**TASK PROMPT**
Give the data below again exactly as written, but without the pictures.

**PROVIDED DATA**

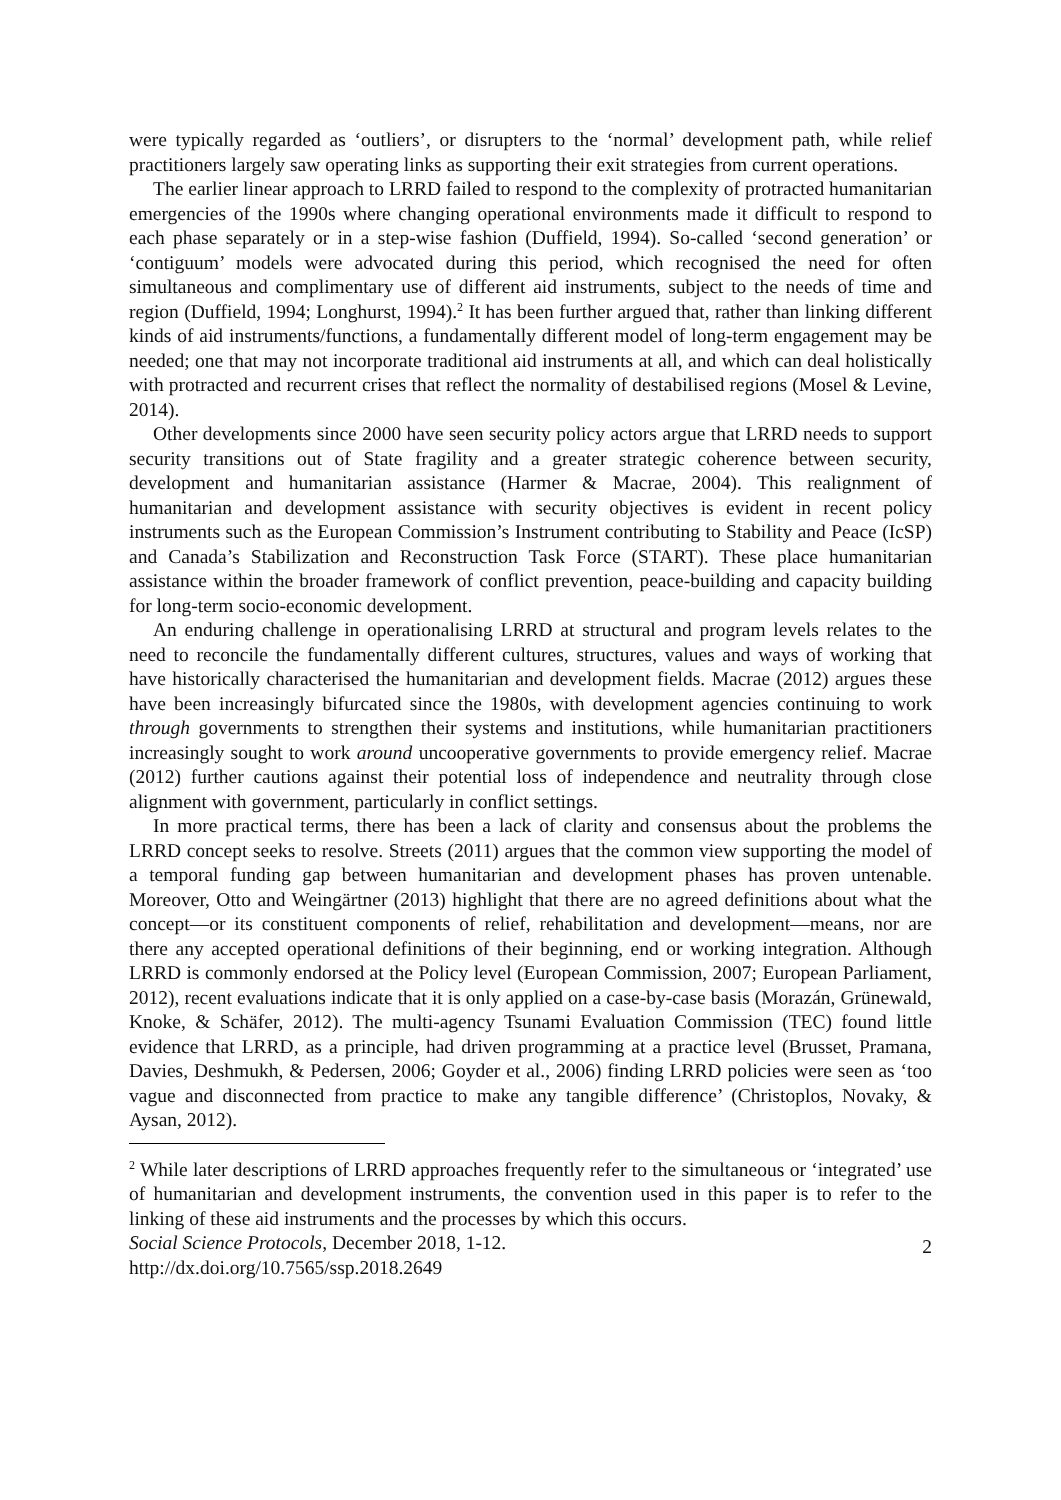were typically regarded as ‘outliers’, or disrupters to the ‘normal’ development path, while relief practitioners largely saw operating links as supporting their exit strategies from current operations.
The earlier linear approach to LRRD failed to respond to the complexity of protracted humanitarian emergencies of the 1990s where changing operational environments made it difficult to respond to each phase separately or in a step-wise fashion (Duffield, 1994). So-called ‘second generation’ or ‘contiguum’ models were advocated during this period, which recognised the need for often simultaneous and complimentary use of different aid instruments, subject to the needs of time and region (Duffield, 1994; Longhurst, 1994).<sup>2</sup> It has been further argued that, rather than linking different kinds of aid instruments/functions, a fundamentally different model of long-term engagement may be needed; one that may not incorporate traditional aid instruments at all, and which can deal holistically with protracted and recurrent crises that reflect the normality of destabilised regions (Mosel & Levine, 2014).
Other developments since 2000 have seen security policy actors argue that LRRD needs to support security transitions out of State fragility and a greater strategic coherence between security, development and humanitarian assistance (Harmer & Macrae, 2004). This realignment of humanitarian and development assistance with security objectives is evident in recent policy instruments such as the European Commission’s Instrument contributing to Stability and Peace (IcSP) and Canada’s Stabilization and Reconstruction Task Force (START). These place humanitarian assistance within the broader framework of conflict prevention, peace-building and capacity building for long-term socio-economic development.
An enduring challenge in operationalising LRRD at structural and program levels relates to the need to reconcile the fundamentally different cultures, structures, values and ways of working that have historically characterised the humanitarian and development fields. Macrae (2012) argues these have been increasingly bifurcated since the 1980s, with development agencies continuing to work through governments to strengthen their systems and institutions, while humanitarian practitioners increasingly sought to work around uncooperative governments to provide emergency relief. Macrae (2012) further cautions against their potential loss of independence and neutrality through close alignment with government, particularly in conflict settings.
In more practical terms, there has been a lack of clarity and consensus about the problems the LRRD concept seeks to resolve. Streets (2011) argues that the common view supporting the model of a temporal funding gap between humanitarian and development phases has proven untenable. Moreover, Otto and Weingärtner (2013) highlight that there are no agreed definitions about what the concept—or its constituent components of relief, rehabilitation and development—means, nor are there any accepted operational definitions of their beginning, end or working integration. Although LRRD is commonly endorsed at the Policy level (European Commission, 2007; European Parliament, 2012), recent evaluations indicate that it is only applied on a case-by-case basis (Morazán, Grünewald, Knoke, & Schäfer, 2012). The multi-agency Tsunami Evaluation Commission (TEC) found little evidence that LRRD, as a principle, had driven programming at a practice level (Brusset, Pramana, Davies, Deshmukh, & Pedersen, 2006; Goyder et al., 2006) finding LRRD policies were seen as ‘too vague and disconnected from practice to make any tangible difference’ (Christoplos, Novaky, & Aysan, 2012).
<sup>2</sup> While later descriptions of LRRD approaches frequently refer to the simultaneous or ‘integrated’ use of humanitarian and development instruments, the convention used in this paper is to refer to the linking of these aid instruments and the processes by which this occurs.
Social Science Protocols, December 2018, 1-12.
http://dx.doi.org/10.7565/ssp.2018.2649
2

**PROBLEM SOLUTION**
were typically regarded as ‘outliers’, or disrupters to the ‘normal’ development path, while relief practitioners largely saw operating links as supporting their exit strategies from current operations.
The earlier linear approach to LRRD failed to respond to the complexity of protracted humanitarian emergencies of the 1990s where changing operational environments made it difficult to respond to each phase separately or in a step-wise fashion (Duffield, 1994). So-called ‘second generation’ or ‘contiguum’ models were advocated during this period, which recognised the need for often simultaneous and complimentary use of different aid instruments, subject to the needs of time and region (Duffield, 1994; Longhurst, 1994).<sup>2</sup> It has been further argued that, rather than linking different kinds of aid instruments/functions, a fundamentally different model of long-term engagement may be needed; one that may not incorporate traditional aid instruments at all, and which can deal holistically with protracted and recurrent crises that reflect the normality of destabilised regions (Mosel & Levine, 2014).
Other developments since 2000 have seen security policy actors argue that LRRD needs to support security transitions out of State fragility and a greater strategic coherence between security, development and humanitarian assistance (Harmer & Macrae, 2004). This realignment of humanitarian and development assistance with security objectives is evident in recent policy instruments such as the European Commission’s Instrument contributing to Stability and Peace (IcSP) and Canada’s Stabilization and Reconstruction Task Force (START). These place humanitarian assistance within the broader framework of conflict prevention, peace-building and capacity building for long-term socio-economic development.
An enduring challenge in operationalising LRRD at structural and program levels relates to the need to reconcile the fundamentally different cultures, structures, values and ways of working that have historically characterised the humanitarian and development fields. Macrae (2012) argues these have been increasingly bifurcated since the 1980s, with development agencies continuing to work through governments to strengthen their systems and institutions, while humanitarian practitioners increasingly sought to work around uncooperative governments to provide emergency relief. Macrae (2012) further cautions against their potential loss of independence and neutrality through close alignment with government, particularly in conflict settings.
In more practical terms, there has been a lack of clarity and consensus about the problems the LRRD concept seeks to resolve. Streets (2011) argues that the common view supporting the model of a temporal funding gap between humanitarian and development phases has proven untenable. Moreover, Otto and Weingärtner (2013) highlight that there are no agreed definitions about what the concept—or its constituent components of relief, rehabilitation and development—means, nor are there any accepted operational definitions of their beginning, end or working integration. Although LRRD is commonly endorsed at the Policy level (European Commission, 2007; European Parliament, 2012), recent evaluations indicate that it is only applied on a case-by-case basis (Morazán, Grünewald, Knoke, & Schäfer, 2012). The multi-agency Tsunami Evaluation Commission (TEC) found little evidence that LRRD, as a principle, had driven programming at a practice level (Brusset, Pramana, Davies, Deshmukh, & Pedersen, 2006; Goyder et al., 2006) finding LRRD policies were seen as ‘too vague and disconnected from practice to make any tangible difference’ (Christoplos, Novaky, & Aysan, 2012).
<sup>2</sup> While later descriptions of LRRD approaches frequently refer to the simultaneous or ‘integrated’ use of humanitarian and development instruments, the convention used in this paper is to refer to the linking of these aid instruments and the processes by which this occurs.
Social Science Protocols, December 2018, 1-12.
http://dx.doi.org/10.7565/ssp.2018.2649
2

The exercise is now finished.